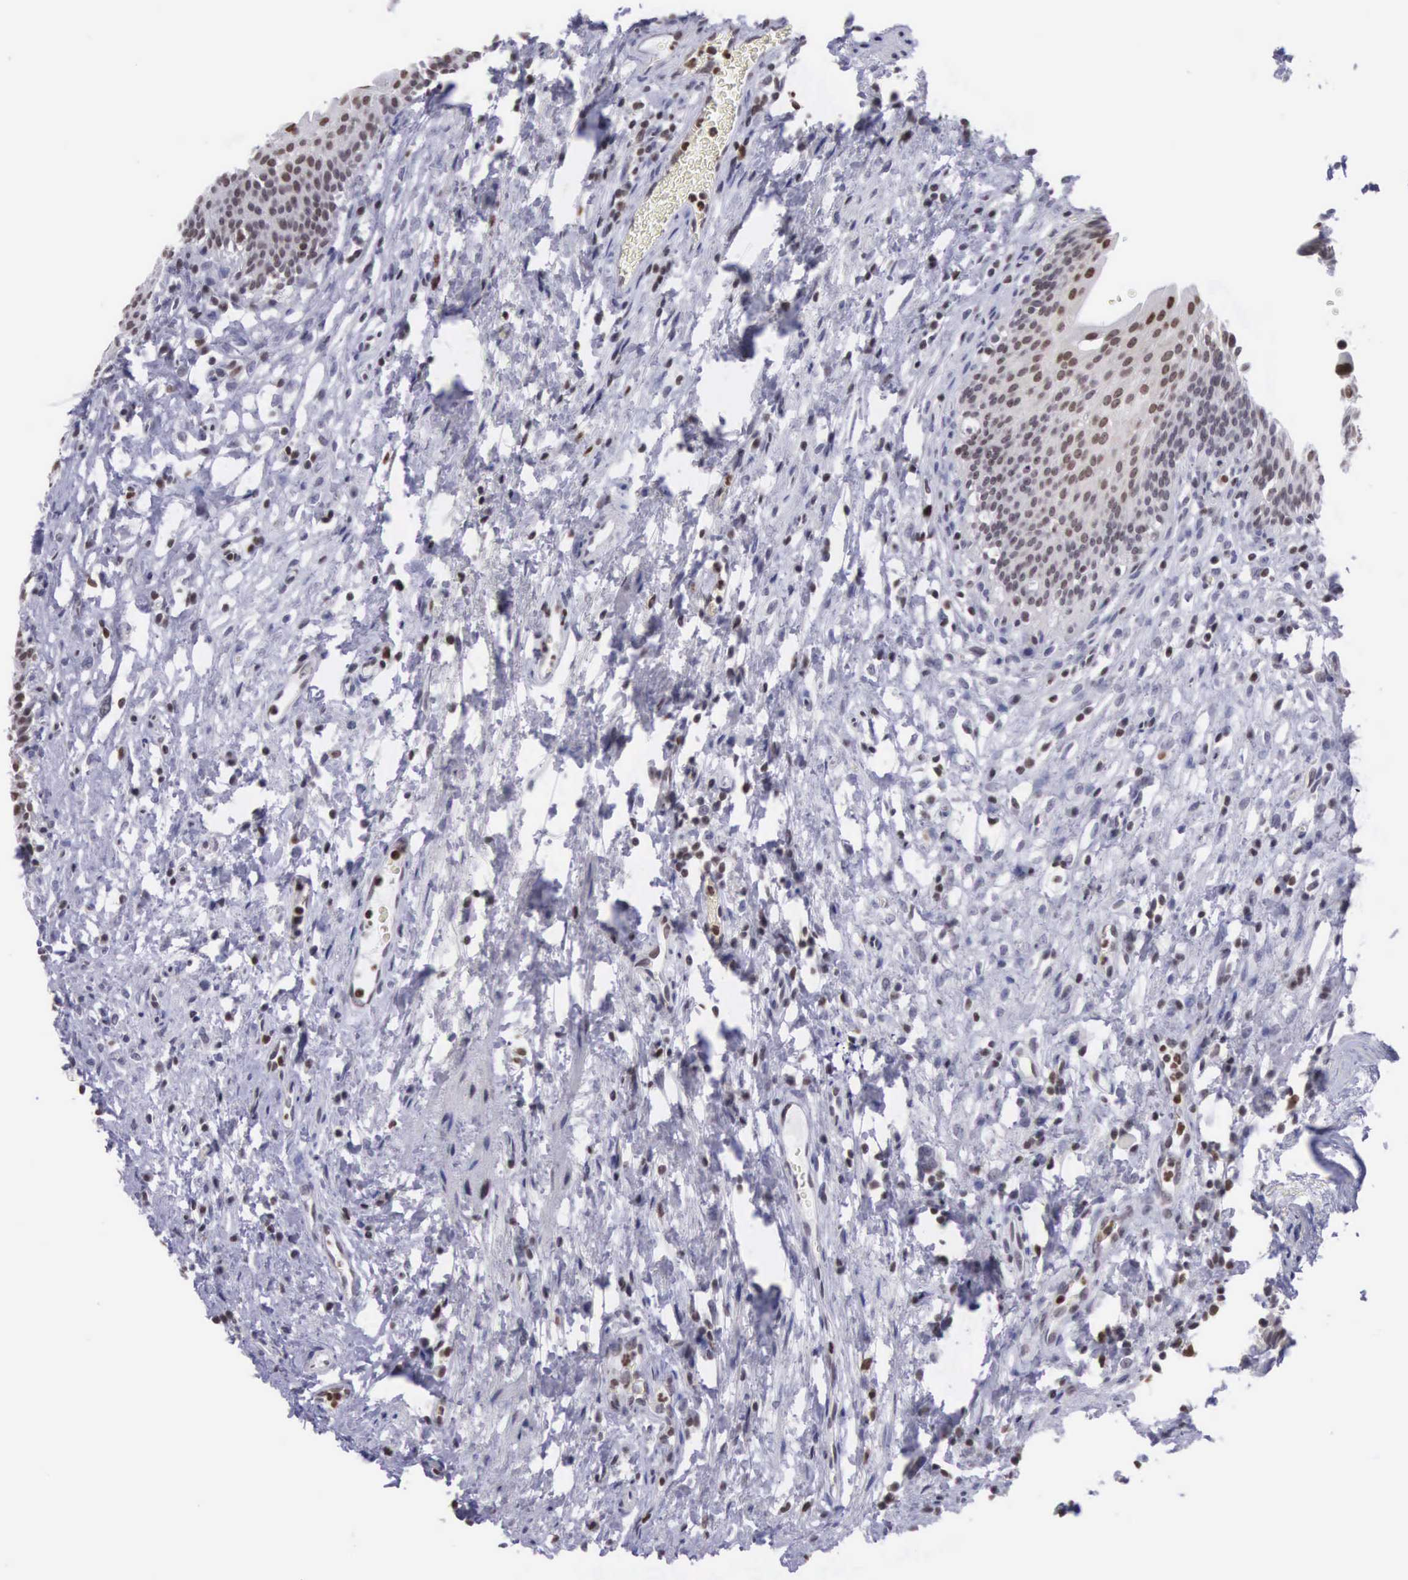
{"staining": {"intensity": "moderate", "quantity": "25%-75%", "location": "nuclear"}, "tissue": "urinary bladder", "cell_type": "Urothelial cells", "image_type": "normal", "snomed": [{"axis": "morphology", "description": "Normal tissue, NOS"}, {"axis": "morphology", "description": "Urothelial carcinoma, Low grade"}, {"axis": "topography", "description": "Smooth muscle"}, {"axis": "topography", "description": "Urinary bladder"}], "caption": "The photomicrograph displays staining of benign urinary bladder, revealing moderate nuclear protein expression (brown color) within urothelial cells.", "gene": "VRK1", "patient": {"sex": "male", "age": 60}}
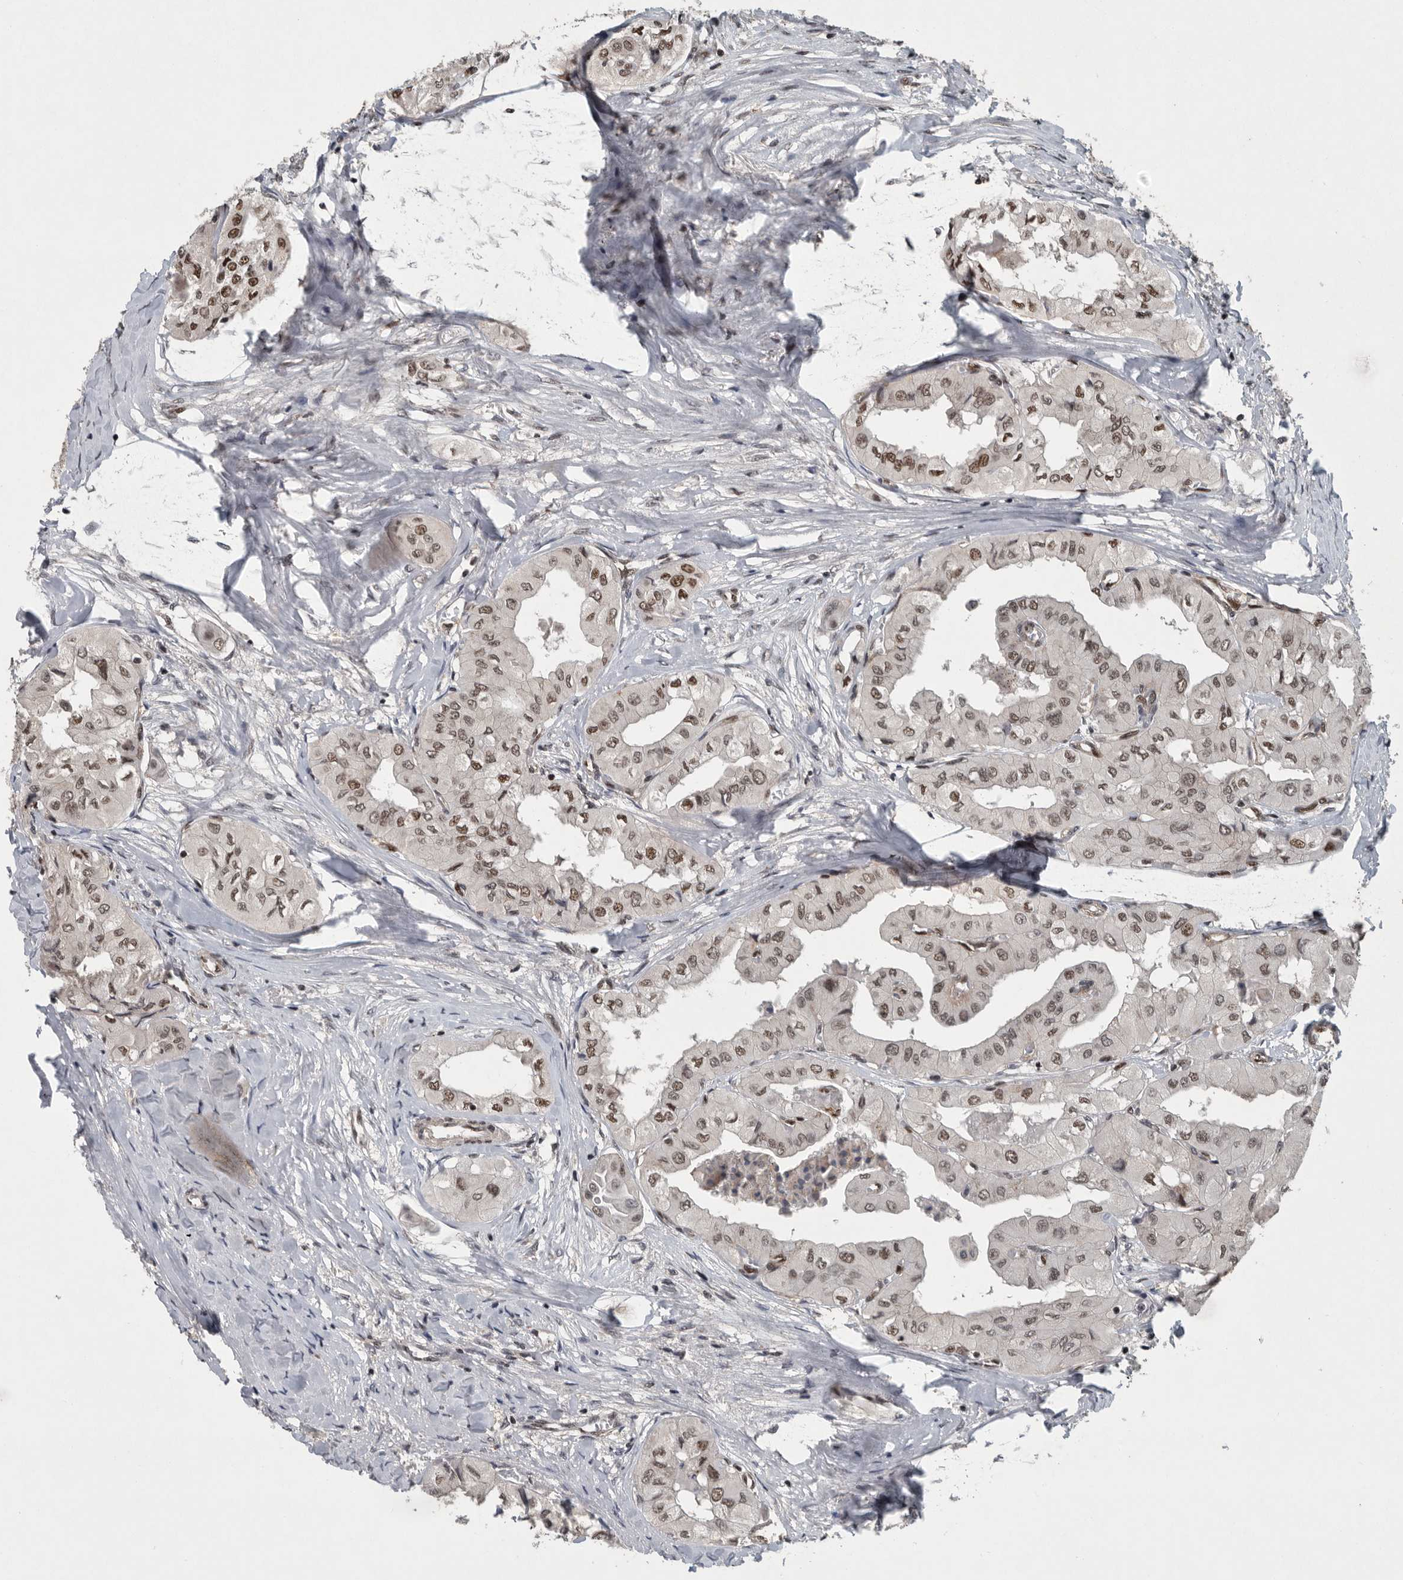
{"staining": {"intensity": "weak", "quantity": ">75%", "location": "nuclear"}, "tissue": "thyroid cancer", "cell_type": "Tumor cells", "image_type": "cancer", "snomed": [{"axis": "morphology", "description": "Papillary adenocarcinoma, NOS"}, {"axis": "topography", "description": "Thyroid gland"}], "caption": "An IHC micrograph of tumor tissue is shown. Protein staining in brown highlights weak nuclear positivity in thyroid papillary adenocarcinoma within tumor cells.", "gene": "SENP7", "patient": {"sex": "female", "age": 59}}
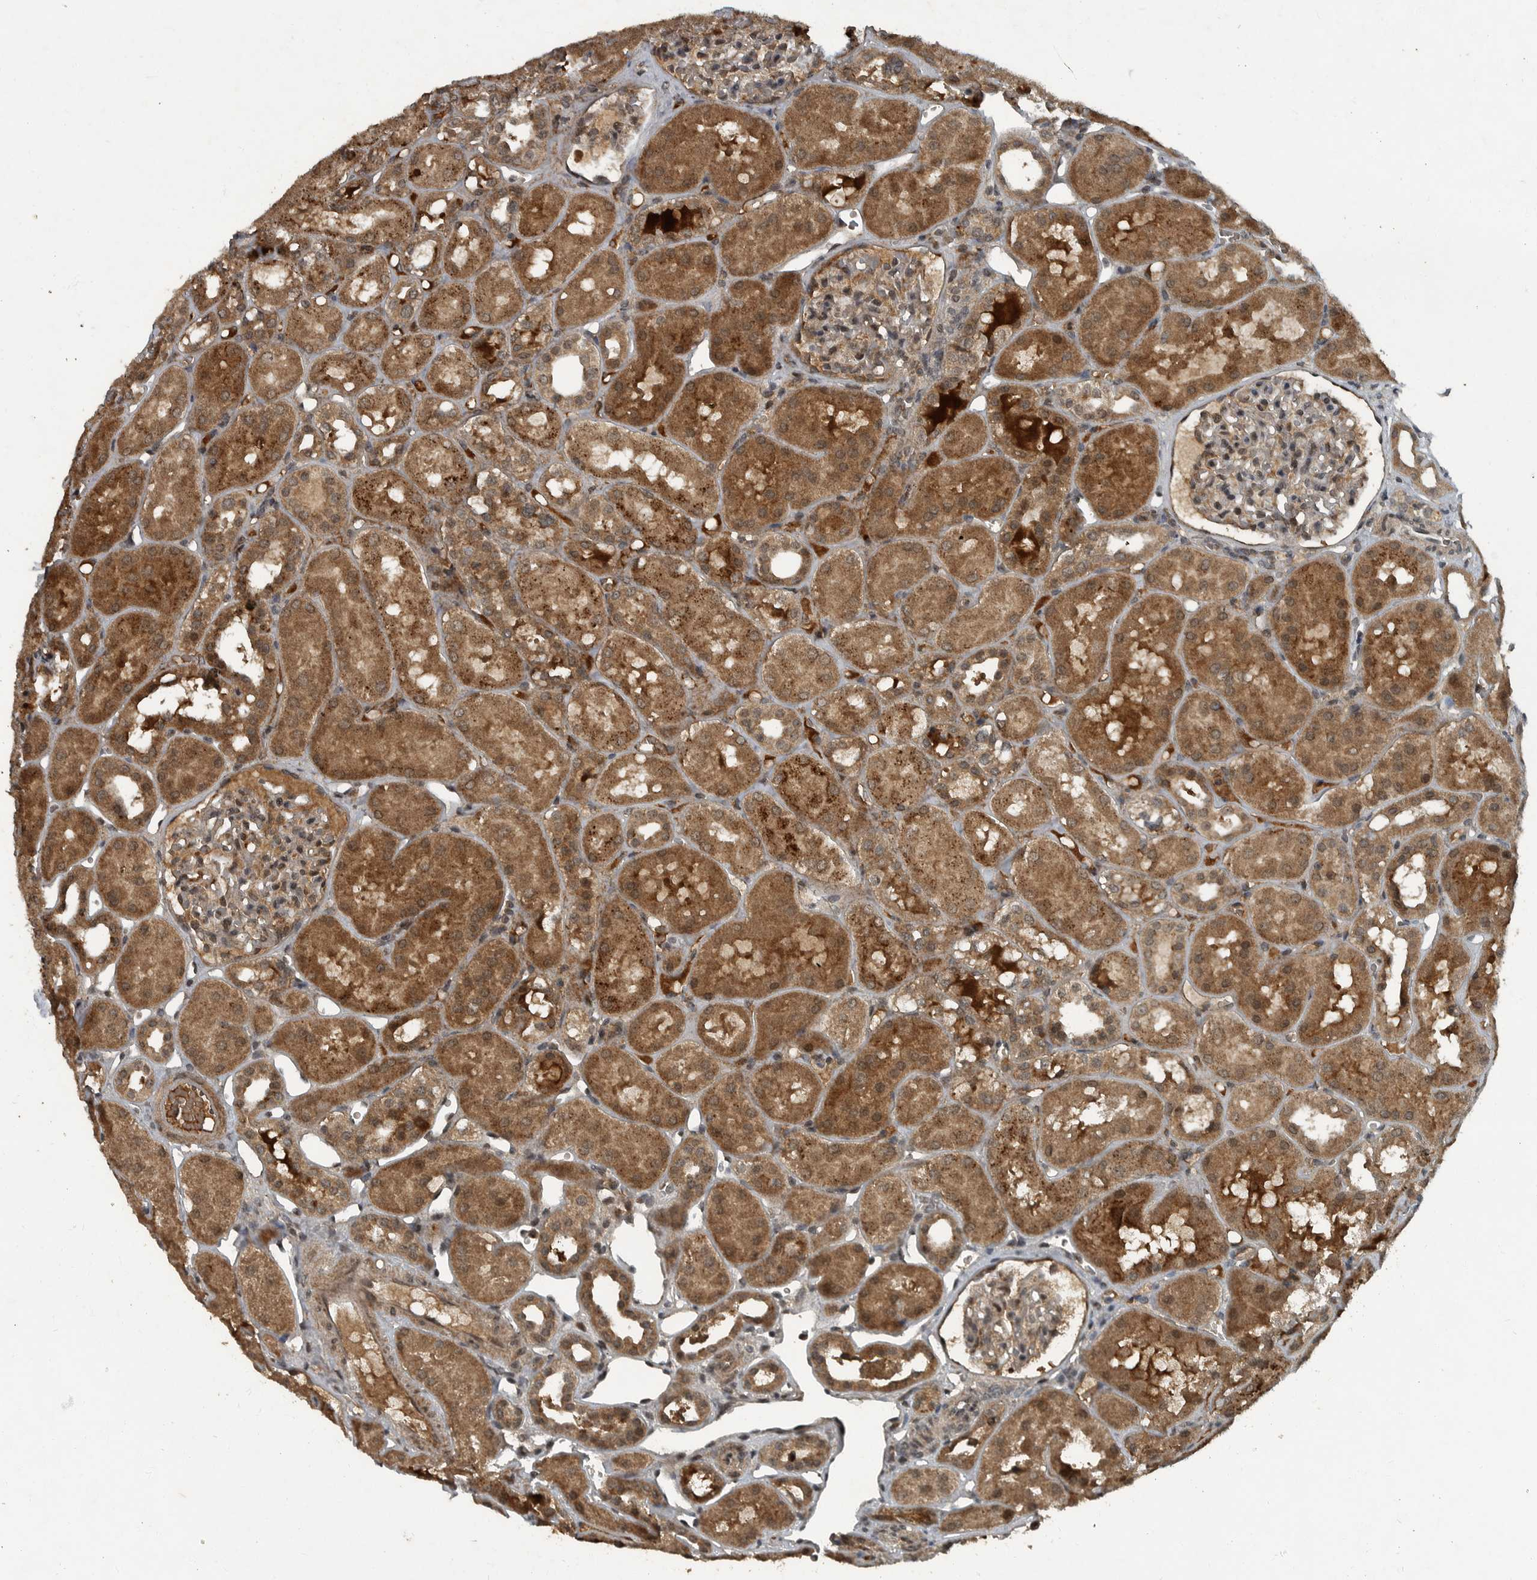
{"staining": {"intensity": "weak", "quantity": "<25%", "location": "cytoplasmic/membranous"}, "tissue": "kidney", "cell_type": "Cells in glomeruli", "image_type": "normal", "snomed": [{"axis": "morphology", "description": "Normal tissue, NOS"}, {"axis": "topography", "description": "Kidney"}], "caption": "Immunohistochemistry of normal kidney shows no expression in cells in glomeruli.", "gene": "FOXO1", "patient": {"sex": "male", "age": 16}}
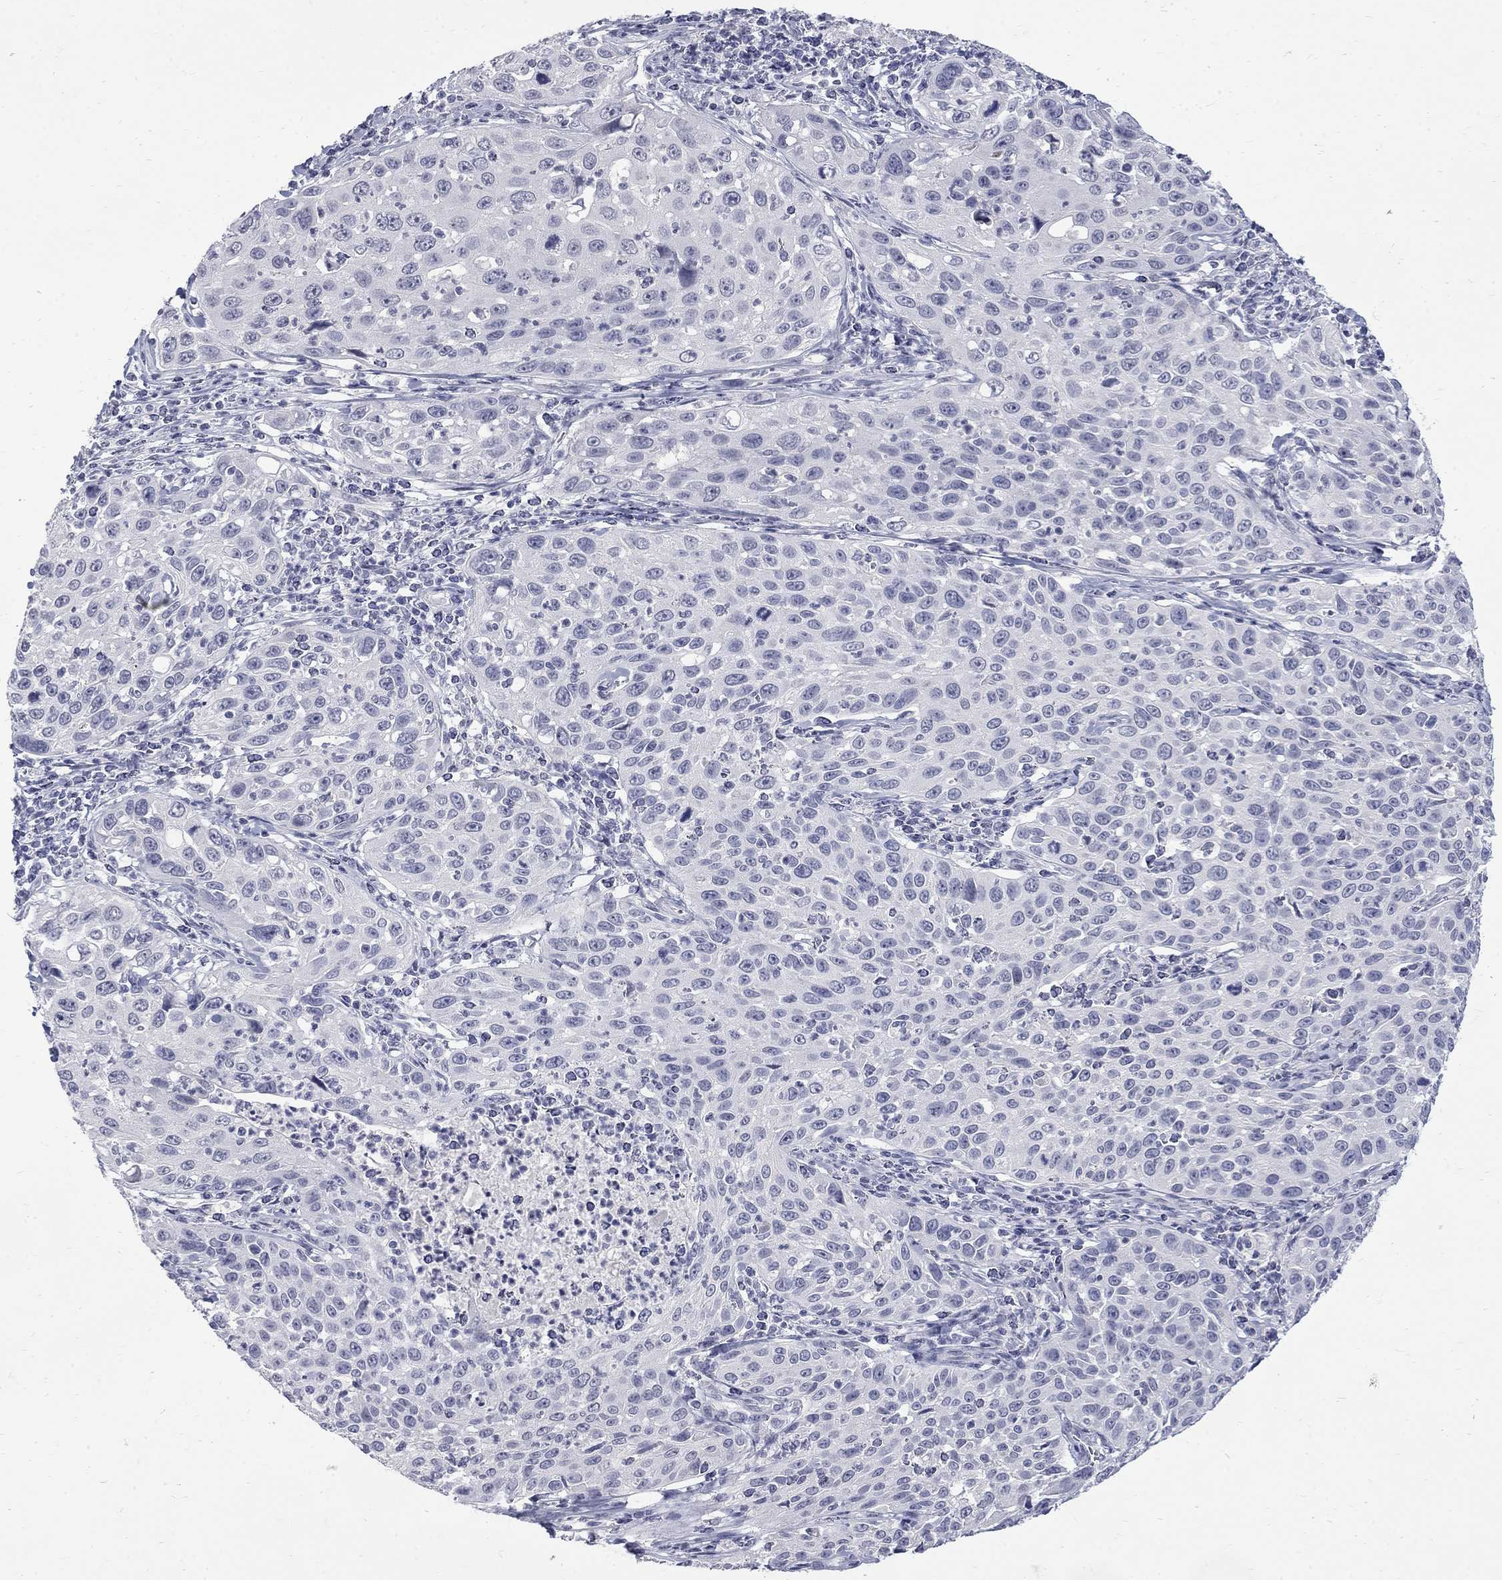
{"staining": {"intensity": "negative", "quantity": "none", "location": "none"}, "tissue": "cervical cancer", "cell_type": "Tumor cells", "image_type": "cancer", "snomed": [{"axis": "morphology", "description": "Squamous cell carcinoma, NOS"}, {"axis": "topography", "description": "Cervix"}], "caption": "A micrograph of cervical cancer stained for a protein shows no brown staining in tumor cells.", "gene": "CTNND2", "patient": {"sex": "female", "age": 26}}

——

**What is being asked:** In repeating the lines above, keep the wording exact and leave every picture out.

**Exercise output:**
{"staining": {"intensity": "moderate", "quantity": "25%-75%", "location": "nuclear"}, "tissue": "urinary bladder", "cell_type": "Urothelial cells", "image_type": "normal", "snomed": [{"axis": "morphology", "description": "Normal tissue, NOS"}, {"axis": "morphology", "description": "Urothelial carcinoma, Low grade"}, {"axis": "topography", "description": "Smooth muscle"}, {"axis": "topography", "description": "Urinary bladder"}], "caption": "The photomicrograph displays staining of benign urinary bladder, revealing moderate nuclear protein expression (brown color) within urothelial cells.", "gene": "VRK1", "patient": {"sex": "male", "age": 60}}
{"staining": {"intensity": "weak", "quantity": ">75%", "location": "nuclear"}, "tissue": "thyroid cancer", "cell_type": "Tumor cells", "image_type": "cancer", "snomed": [{"axis": "morphology", "description": "Papillary adenocarcinoma, NOS"}, {"axis": "topography", "description": "Thyroid gland"}], "caption": "An IHC micrograph of tumor tissue is shown. Protein staining in brown highlights weak nuclear positivity in thyroid papillary adenocarcinoma within tumor cells.", "gene": "SENP7", "patient": {"sex": "female", "age": 59}}
{"staining": {"intensity": "weak", "quantity": "<25%", "location": "cytoplasmic/membranous"}, "tissue": "kidney", "cell_type": "Cells in glomeruli", "image_type": "normal", "snomed": [{"axis": "morphology", "description": "Normal tissue, NOS"}, {"axis": "topography", "description": "Kidney"}], "caption": "Immunohistochemistry of normal kidney shows no expression in cells in glomeruli.", "gene": "FOXO1", "patient": {"sex": "male", "age": 16}}
{"staining": {"intensity": "negative", "quantity": "none", "location": "none"}, "tissue": "cervical cancer", "cell_type": "Tumor cells", "image_type": "cancer", "snomed": [{"axis": "morphology", "description": "Squamous cell carcinoma, NOS"}, {"axis": "topography", "description": "Cervix"}], "caption": "A micrograph of cervical cancer stained for a protein shows no brown staining in tumor cells.", "gene": "CTNND2", "patient": {"sex": "female", "age": 26}}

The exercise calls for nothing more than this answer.